The less traffic the better on the long tail. It just has to have some primary keyword(s) in it.
For instance I will take Google Analytics, go to "traffic sources", select keywords, then within the report I sort by the lowest traffic which brings up the long tail keywords. That is I'm building on something that already exists and to my eye makes 'sense'. Now I know the technique with the spreadsheet and all that and it can be useful but you are creating keywords that in my mind are unqualified. Highly recommended if one has no place to start but as your sites get traffic you should be able to pull out real long tails and build on those. Having a mix is great, just using the spreadsheet method is not so great (unless you are building off some real long tails).What the long tail in this case is trying to 'answer' is
'medical device product development process'
let's say my primary is 'medical device' of course that is kind of broad even for a medical equipment manufacturer. I'm not going to get a whole lot of qualified traffic with that.
long tails:
medical device product
medical device product development
product development process: medical device
development process: medical device product
Where you put them in your copy really depends on what you are trying to achieve. The 'real' long tail in this example is 'what is the medical device product development process?"
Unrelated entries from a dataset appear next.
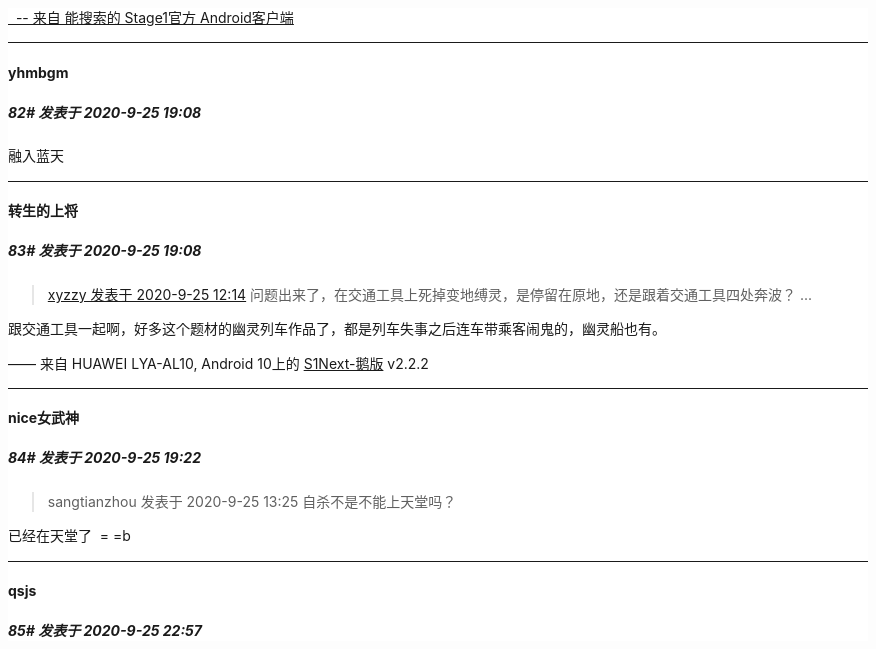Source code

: [  -- 来自 能搜索的 Stage1官方 Android客户端](https://www.coolapk.com/apk/140634)







-----

####  yhmbgm  
##### 82#       发表于 2020-9-25 19:08




融入蓝天







-----

####  转生的上将  
##### 83#       发表于 2020-9-25 19:08



<blockquote><a href="httphttps://bbs.saraba1st.com/2b/forum.php?mod=redirect&amp;goto=findpost&amp;pid=48848621&amp;ptid=1961809" target="_blank">xyzzy 发表于 2020-9-25 12:14</a>
问题出来了，在交通工具上死掉变地缚灵，是停留在原地，还是跟着交通工具四处奔波？ ...</blockquote>
跟交通工具一起啊，好多这个题材的幽灵列车作品了，都是列车失事之后连车带乘客闹鬼的，幽灵船也有。

—— 来自 HUAWEI LYA-AL10, Android 10上的 [S1Next-鹅版](https://github.com/ykrank/S1-Next/releases) v2.2.2







-----

####  nice女武神  
##### 84#       发表于 2020-9-25 19:22



<blockquote>sangtianzhou 发表于 2020-9-25 13:25
自杀不是不能上天堂吗？</blockquote>
已经在天堂了  = =b







-----

####  qsjs  
##### 85#       发表于 2020-9-25 22:57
'Real' long tails are searches that the SE has a hard time fitting into the 2 and 3 word keyword phrases (which a long tail really is not)
We are trying to answer the question (and in the process restate the question)in the page content we are optimizing for.
I may or may not rank for 'medical device' and I don't care because (we assume) I'm really after other combos that convert and do not fall into the broad search gorge.
having some of the long tail in the URL is OK. More important is the anchor text, page title, h1 tag and copy.